HHS Announces New Accountable Care Initiatives; Provider Backlash To ACO Rule Continues
The Hill: New HHS Initiatives Aim To Bolster Key Health Reform Provision
The Obama administration on Tuesday announced three new initiatives to encourage physicians and hospitals to better coordinate care after a key regulation came under intense criticism over the past week. Democrats' healthcare reform law seeks to transform the way government programs, such as Medicare, reimburse medical providers by rewarding them for quality rather than quantity of care.
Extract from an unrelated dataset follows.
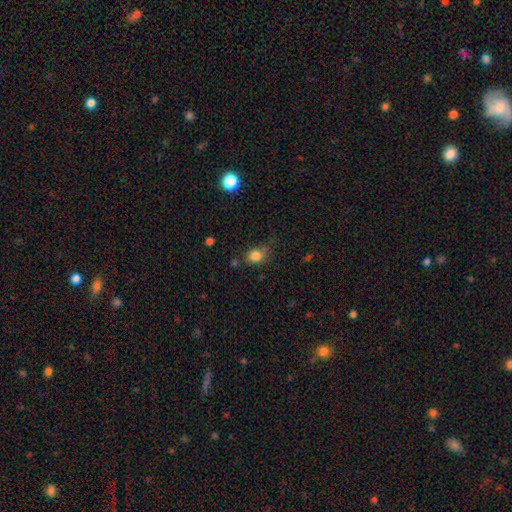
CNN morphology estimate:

A key tool to get there are the so-called accountable care organizations (ACOs) that allow providers to keep a portion of the money they save Medicare by working together, but leading healthcare systems such as the Mayo Clinic and Geisinger have told the government that proposed ACO regulations are too stringent and costly for them to participate (Pecquet, 5/17).
Politico Pro: Initiatives Could Lessen ACO Reg Pressure
CMS Administrator Don Berwick said the new Innovation Center initiatives were not prompted by concern that the proposed ACO rules released in March could prove unworkable. And he said he is "confident" that an additional proposed ACO rule will not be necessary, as some in the health sector have begun to wonder. ... But the initiatives are being seen as a "two-fer for CMS," as one health industry lobbyist put it: "They can address some of the serious provider concerns with the ACO reg while following through on these alternative CMI models that have been planned for some time" (Feder, 5/17).
Related, earlier KHN story: FAQ On ACOs: Accountable Care Organizations, Explained (Gold, 3/31)
Earlier coverage focused on criticism that the price tags for ACOs will be too high.
The Hill: Hospitals Say ACOs Will Cost Millions More Than Expected
Hospitals want to see more money from integrated care systems established under health care reform, saying the programs will cost millions more than what Medicare projected. The American Hospital Association (AHA) said the Medicare agency dramatically underestimated the cost of establishing and running an accountable care organization, or ACO. Recent regulations on ACOs said they'll likely cost hospitals about $1.8 million in the first year (Baker, 5/16).